Die Märkte verhalten sich konträr zu unseren evolutionär erlernten Denk- und Verhaltensmustern.
Roland Ullrich, Experte für Finanzpsychologie
Völlig ungeeignet
Nun ist es der Masse möglich, nach dem großen Kapital zu greifen – beispielsweise mit ETFs. Mit einem Investment in Exchange Traded Funds können Anleger*innen viele (Anfänger-)Fehler vermeiden. Sie bilden einen breiten Aktienindex ab und sind somit diversifiziert, sind kostengünstig und eine langfristige Geldanlage. Hier liegt für viele Neulinge allerdings auch die Krux: Viele versprechen sich durch den Gang an die Finanzmärkte schnellen Reichtum und bringen zu wenig Geduld mit. „Die Gesetzmäßigkeiten der Natur lassen sich für den Menschen kurzfristig prognostizieren, aber nicht langfristig. Daran hat sich unser Gehirn angepasst.

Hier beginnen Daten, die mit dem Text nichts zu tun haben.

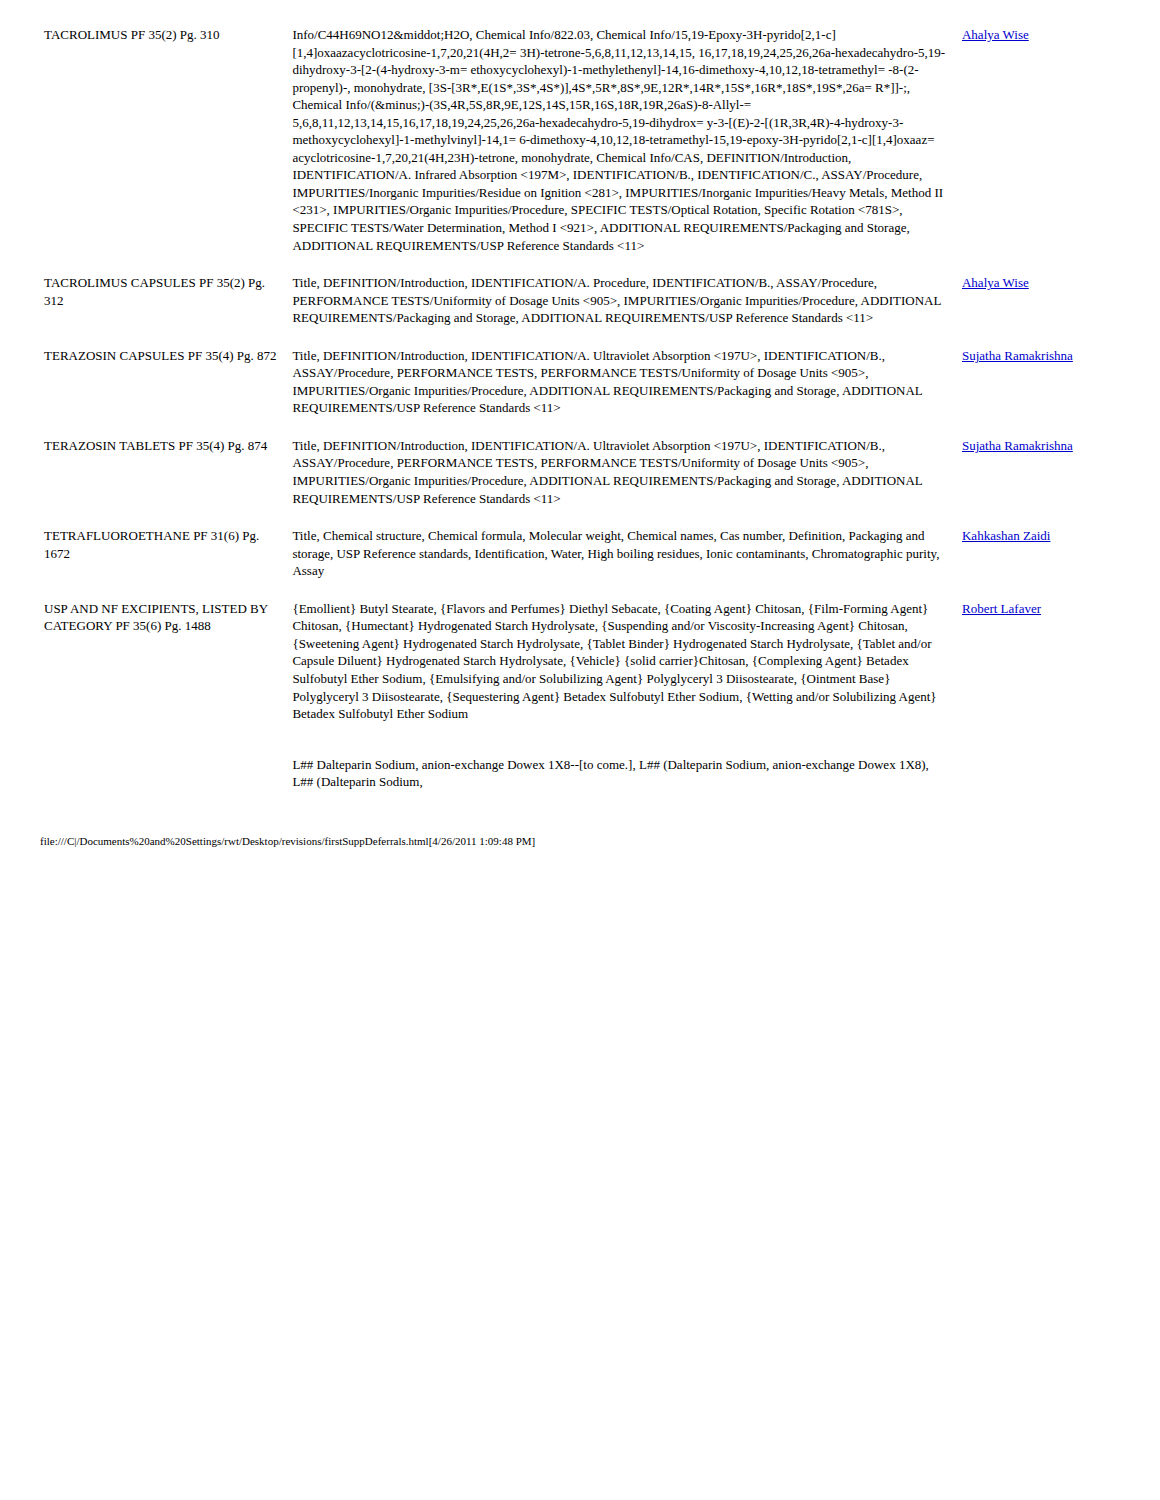| TACROLIMUS PF 35(2) Pg. 310 | Info/C44H69NO12&middot;H2O, Chemical Info/822.03, Chemical Info/15,19-Epoxy-3H-pyrido[2,1-c][1,4]oxaazacyclotricosine-1,7,20,21(4H,2= 3H)-tetrone-5,6,8,11,12,13,14,15, 16,17,18,19,24,25,26,26a-hexadecahydro-5,19-dihydroxy-3-[2-(4-hydroxy-3-m= ethoxycyclohexyl)-1-methylethenyl]-14,16-dimethoxy-4,10,12,18-tetramethyl= -8-(2-propenyl)-, monohydrate, [3S-[3R*,E(1S*,3S*,4S*)],4S*,5R*,8S*,9E,12R*,14R*,15S*,16R*,18S*,19S*,26a= R*]]-;, Chemical Info/(&minus;)-(3S,4R,5S,8R,9E,12S,14S,15R,16S,18R,19R,26aS)-8-Allyl-= 5,6,8,11,12,13,14,15,16,17,18,19,24,25,26,26a-hexadecahydro-5,19-dihydrox= y-3-[(E)-2-[(1R,3R,4R)-4-hydroxy-3-methoxycyclohexyl]-1-methylvinyl]-14,1= 6-dimethoxy-4,10,12,18-tetramethyl-15,19-epoxy-3H-pyrido[2,1-c][1,4]oxaaz= acyclotricosine-1,7,20,21(4H,23H)-tetrone, monohydrate, Chemical Info/CAS, DEFINITION/Introduction, IDENTIFICATION/A. Infrared Absorption <197M>, IDENTIFICATION/B., IDENTIFICATION/C., ASSAY/Procedure, IMPURITIES/Inorganic Impurities/Residue on Ignition <281>, IMPURITIES/Inorganic Impurities/Heavy Metals, Method II <231>, IMPURITIES/Organic Impurities/Procedure, SPECIFIC TESTS/Optical Rotation, Specific Rotation <781S>, SPECIFIC TESTS/Water Determination, Method I <921>, ADDITIONAL REQUIREMENTS/Packaging and Storage, ADDITIONAL REQUIREMENTS/USP Reference Standards <11> | Ahalya Wise |
| TACROLIMUS CAPSULES PF 35(2) Pg. 312 | Title, DEFINITION/Introduction, IDENTIFICATION/A. Procedure, IDENTIFICATION/B., ASSAY/Procedure, PERFORMANCE TESTS/Uniformity of Dosage Units <905>, IMPURITIES/Organic Impurities/Procedure, ADDITIONAL REQUIREMENTS/Packaging and Storage, ADDITIONAL REQUIREMENTS/USP Reference Standards <11> | Ahalya Wise |
| TERAZOSIN CAPSULES PF 35(4) Pg. 872 | Title, DEFINITION/Introduction, IDENTIFICATION/A. Ultraviolet Absorption <197U>, IDENTIFICATION/B., ASSAY/Procedure, PERFORMANCE TESTS, PERFORMANCE TESTS/Uniformity of Dosage Units <905>, IMPURITIES/Organic Impurities/Procedure, ADDITIONAL REQUIREMENTS/Packaging and Storage, ADDITIONAL REQUIREMENTS/USP Reference Standards <11> | Sujatha Ramakrishna |
| TERAZOSIN TABLETS PF 35(4) Pg. 874 | Title, DEFINITION/Introduction, IDENTIFICATION/A. Ultraviolet Absorption <197U>, IDENTIFICATION/B., ASSAY/Procedure, PERFORMANCE TESTS, PERFORMANCE TESTS/Uniformity of Dosage Units <905>, IMPURITIES/Organic Impurities/Procedure, ADDITIONAL REQUIREMENTS/Packaging and Storage, ADDITIONAL REQUIREMENTS/USP Reference Standards <11> | Sujatha Ramakrishna |
| TETRAFLUOROETHANE PF 31(6) Pg. 1672 | Title, Chemical structure, Chemical formula, Molecular weight, Chemical names, Cas number, Definition, Packaging and storage, USP Reference standards, Identification, Water, High boiling residues, Ionic contaminants, Chromatographic purity, Assay | Kahkashan Zaidi |
| USP AND NF EXCIPIENTS, LISTED BY CATEGORY PF 35(6) Pg. 1488 | {Emollient} Butyl Stearate, {Flavors and Perfumes} Diethyl Sebacate, {Coating Agent} Chitosan, {Film-Forming Agent} Chitosan, {Humectant} Hydrogenated Starch Hydrolysate, {Suspending and/or Viscosity-Increasing Agent} Chitosan, {Sweetening Agent} Hydrogenated Starch Hydrolysate, {Tablet Binder} Hydrogenated Starch Hydrolysate, {Tablet and/or Capsule Diluent} Hydrogenated Starch Hydrolysate, {Vehicle} {solid carrier}Chitosan, {Complexing Agent} Betadex Sulfobutyl Ether Sodium, {Emulsifying and/or Solubilizing Agent} Polyglyceryl 3 Diisostearate, {Ointment Base} Polyglyceryl 3 Diisostearate, {Sequestering Agent} Betadex Sulfobutyl Ether Sodium, {Wetting and/or Solubilizing Agent} Betadex Sulfobutyl Ether Sodium | Robert Lafaver |
| | L## Dalteparin Sodium, anion-exchange Dowex 1X8--[to come.], L## (Dalteparin Sodium, anion-exchange Dowex 1X8), L## (Dalteparin Sodium, | |
file:///C|/Documents%20and%20Settings/rwt/Desktop/revisions/firstSuppDeferrals.html[4/26/2011 1:09:48 PM]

An der Börse läuft es dagegen umgekehrt: Kurzfristig kann niemand vorhersagen, wie sich die Kurse entwickeln. Jedoch steigen sie langfristig – die Märkte verhalten sich konträr zu unseren evolutionär erlernten Denk- und Verhaltensmustern“, analysiert Ullrich. Der Mensch sei von Natur aus völlig ungeeignet, an der Börse erfolgreich zu handeln. Denn: An der Börse gibt es keine Gesetzmäßigkeiten, nur Wahrscheinlichkeiten. Deshalb sollten sich Anleger*innen vor dem Gang aufs Parkett eine klare Strategie zurechtlegen: Wo liegt meine Verlustgrenze? Über welchen Zeitraum will ich investieren? Bringe ich mein Kapital auf einmal oder gestaffelt in den Markt? Wie reagiere ich im Verlust-, wie im Gewinnfall?
Selbstbindung für Selbstbeherrschung
Die Antworten auf diese Frage liefern das Grundgerüst für eine Anlagestrategie, die Investor*innen jederzeit befolgen sollten. Sie hilft dabei, auch während volatiler Zeiten einen kühlen Kopf zu bewahren – und sich nicht von Emotionen leiten zu lassen. „Wenn die Märkte unruhig sind, haben Menschen das Gefühl, die Kontrolle zu verlieren.

Das bedeutet für die Psyche großen Stress. In diesen Momenten sollten sie sich unbedingt an ihre vorher festgelegte Strategie halten“, sagt Ullrich. Hierbei kann auch eine comittment device (deutsch: Selbstbindung) helfen. Auf diesem Wege können Anleger*innen die kurzfristige Handlungsfreiheit zu Gunsten eines langfristigen Ziels einschränken. Auch wenn man von Zeit zu Zeit seiner menschlichen Seite nachgeben sollte. „Wir haben zwei Personen in uns: Zum einen die rational denkende, zum anderen eine emotionale Seite, die belohnt werden möchte. Wir sollten zwar erstere bevorzugen, müssen aber auch den inneren Schluri befriedigen, um selbst bei Laune und glücklich zu bleiben. Der rationale Umgang mit den inneren Bedürfnissen ist oft der Weg zum Erfolg“, rät Weber. Daran werde sich auch in Zukunft wenig ändern – unabhängig von Digitalisierung, Volatilitäten und Crashs.